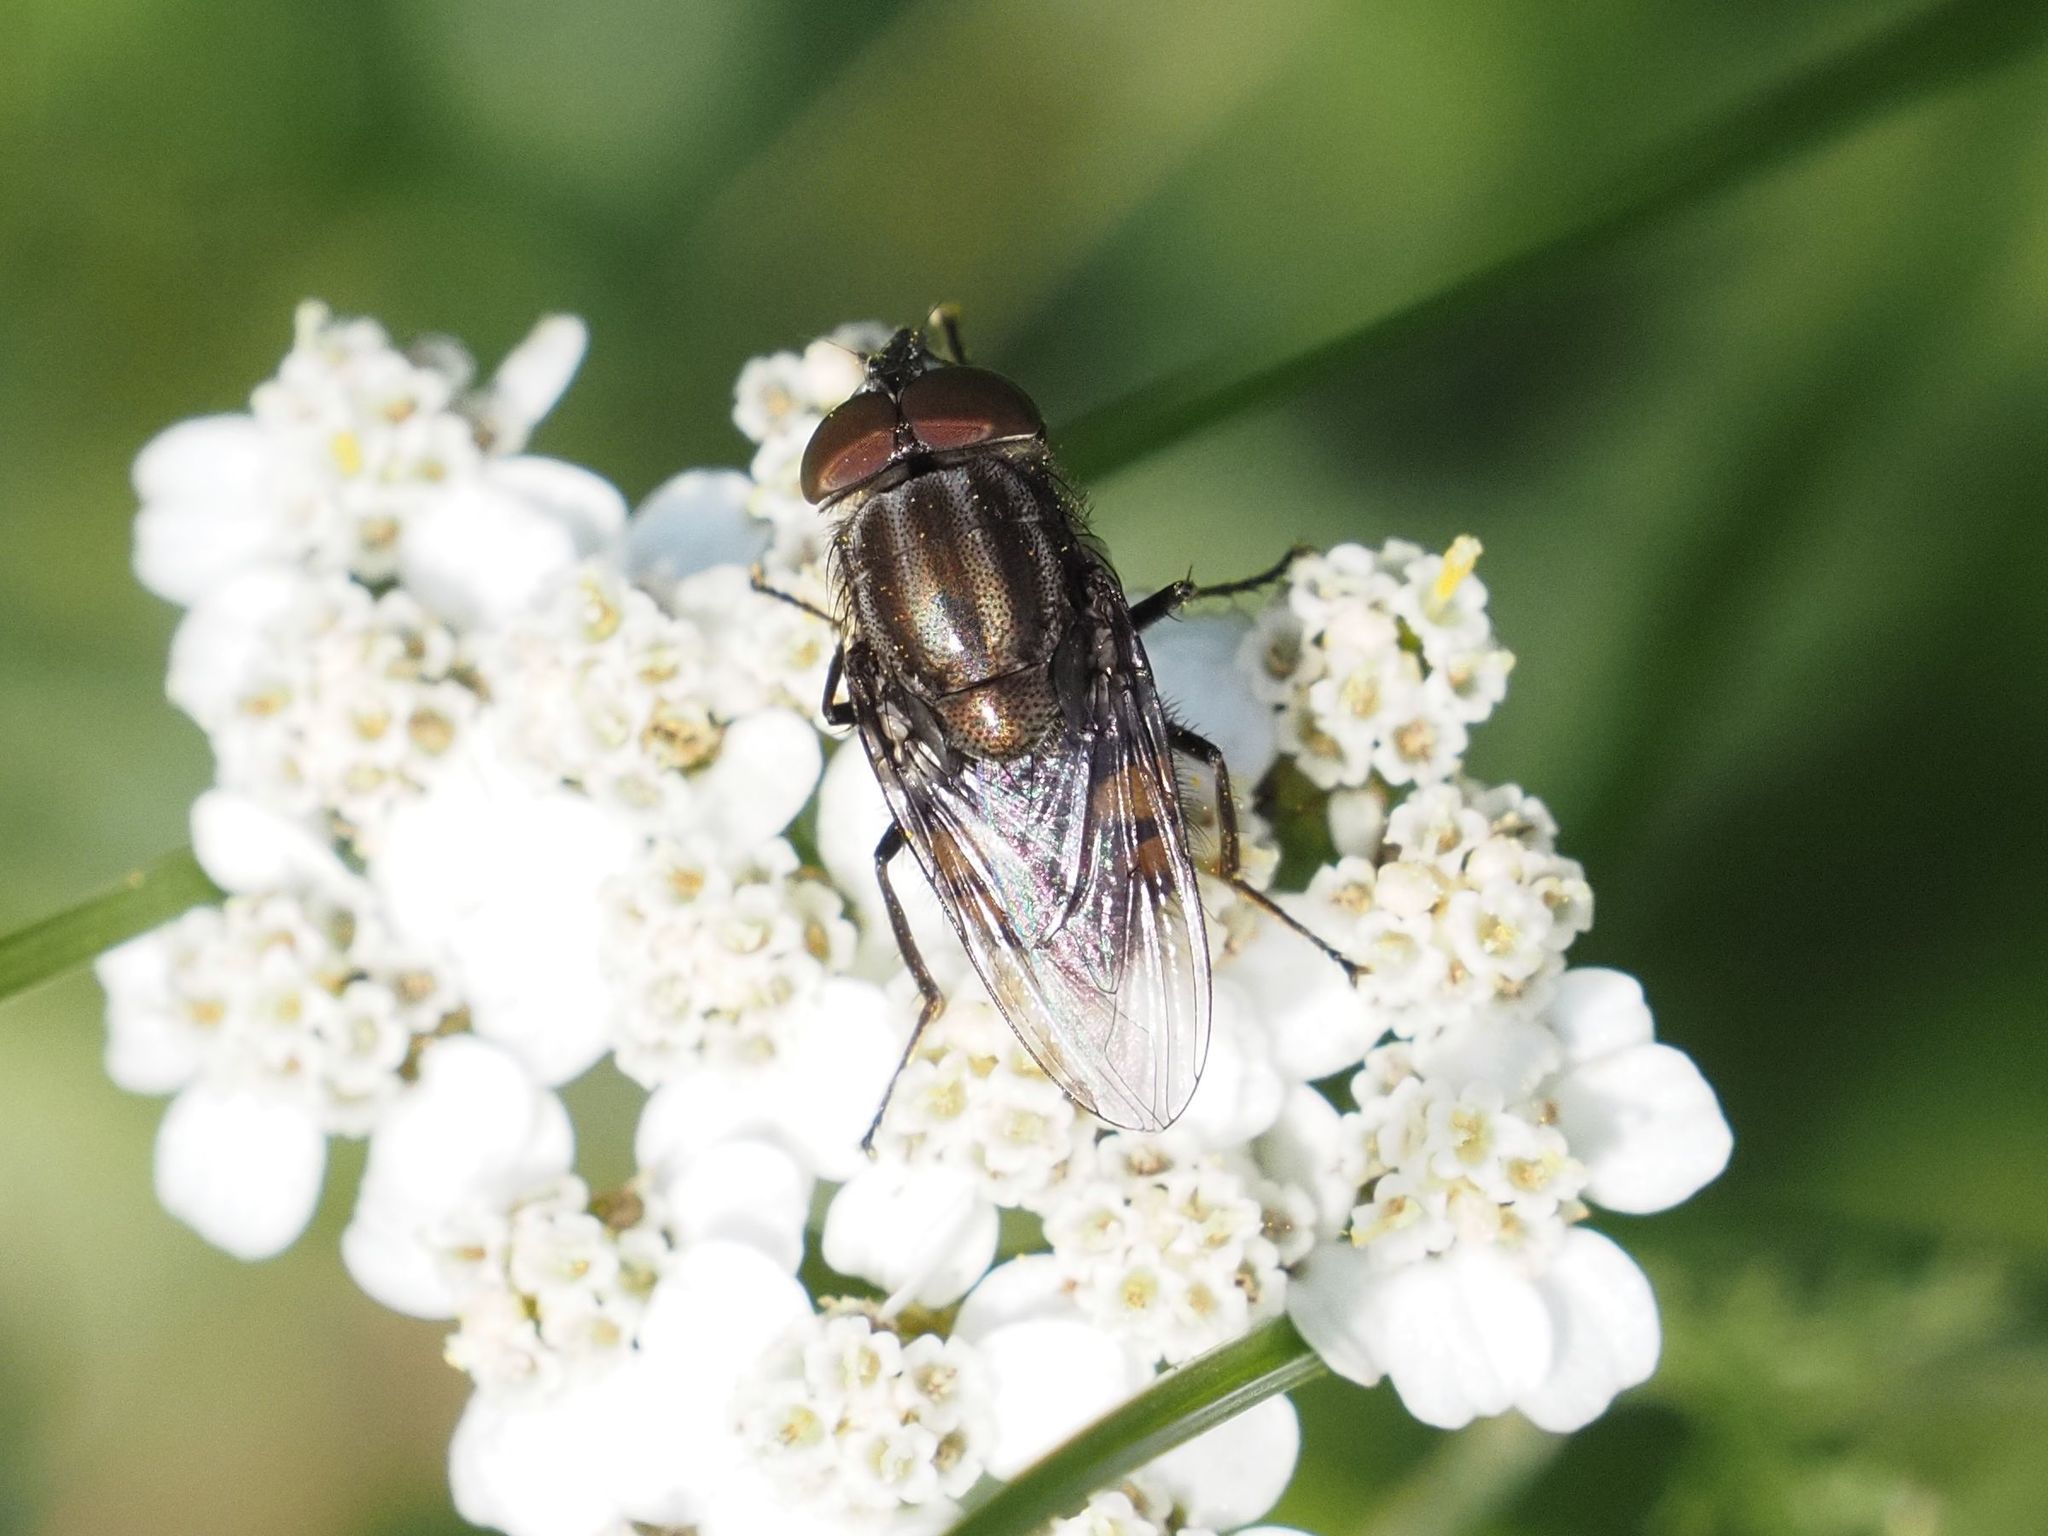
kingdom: Animalia
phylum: Arthropoda
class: Insecta
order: Diptera
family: Calliphoridae
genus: Stomorhina
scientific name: Stomorhina lunata
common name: Locust blowfly
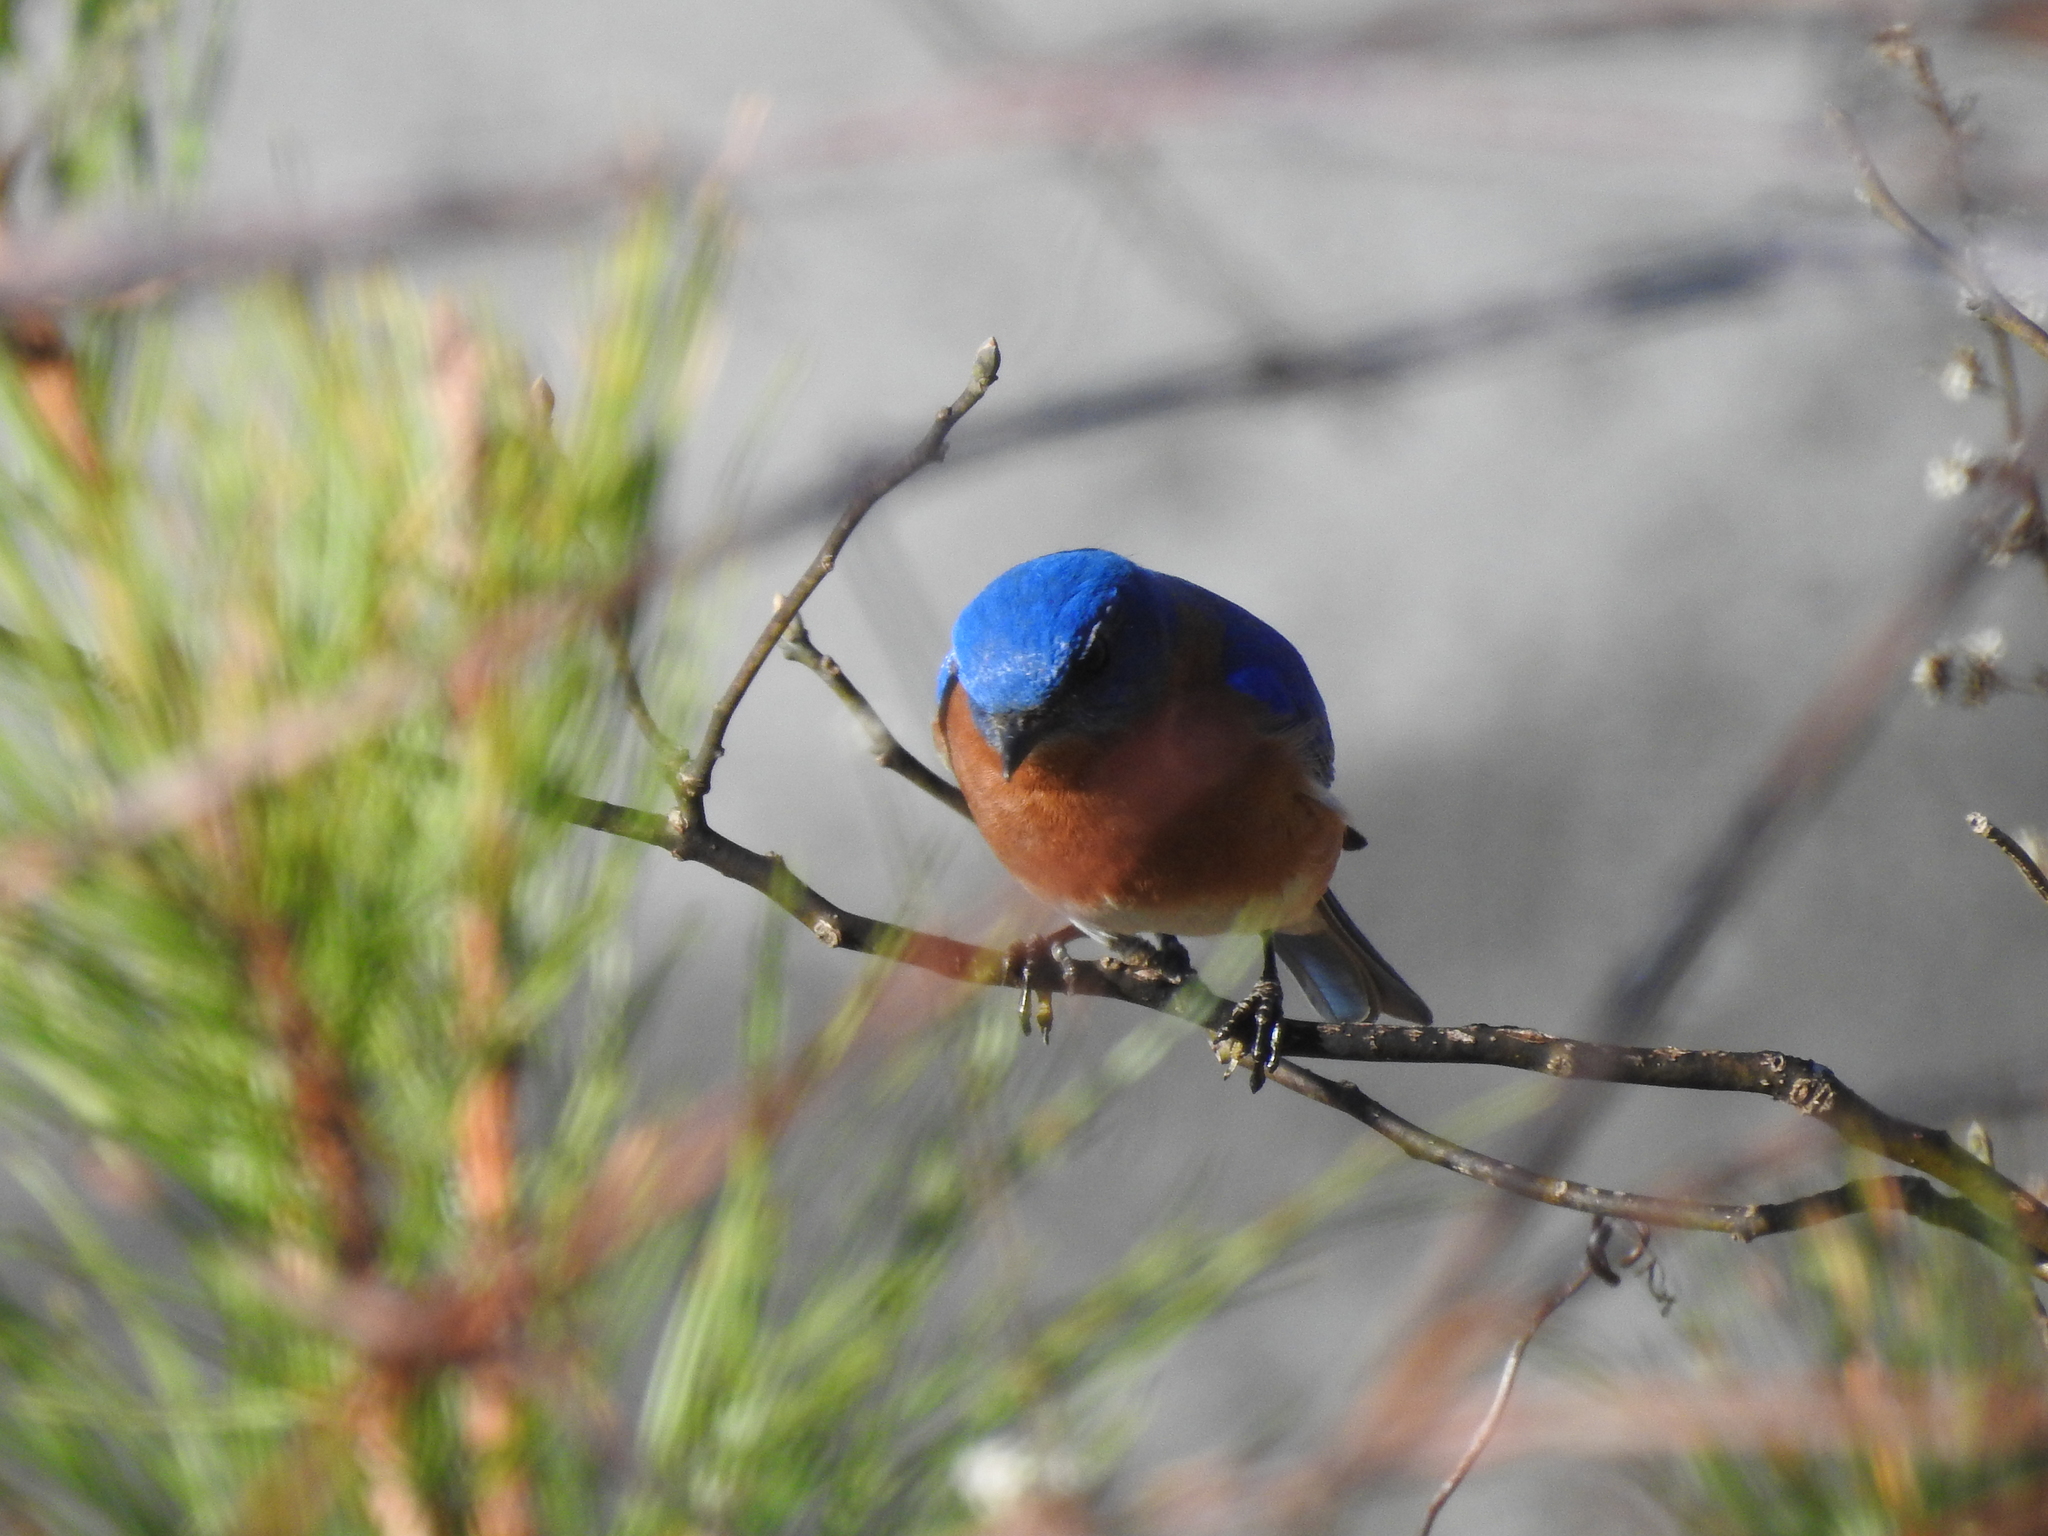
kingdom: Animalia
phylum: Chordata
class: Aves
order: Passeriformes
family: Turdidae
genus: Sialia
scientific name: Sialia sialis
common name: Eastern bluebird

_ _ _ _ _ _ _

§ **Task directions**
Copy out every line of both records word for word, from kingdom through common name, leaving out the pictures.

§ **Exercise output**
kingdom: Animalia
phylum: Arthropoda
class: Insecta
order: Diptera
family: Calliphoridae
genus: Stomorhina
scientific name: Stomorhina lunata
common name: Locust blowfly
kingdom: Animalia
phylum: Chordata
class: Aves
order: Passeriformes
family: Turdidae
genus: Sialia
scientific name: Sialia sialis
common name: Eastern bluebird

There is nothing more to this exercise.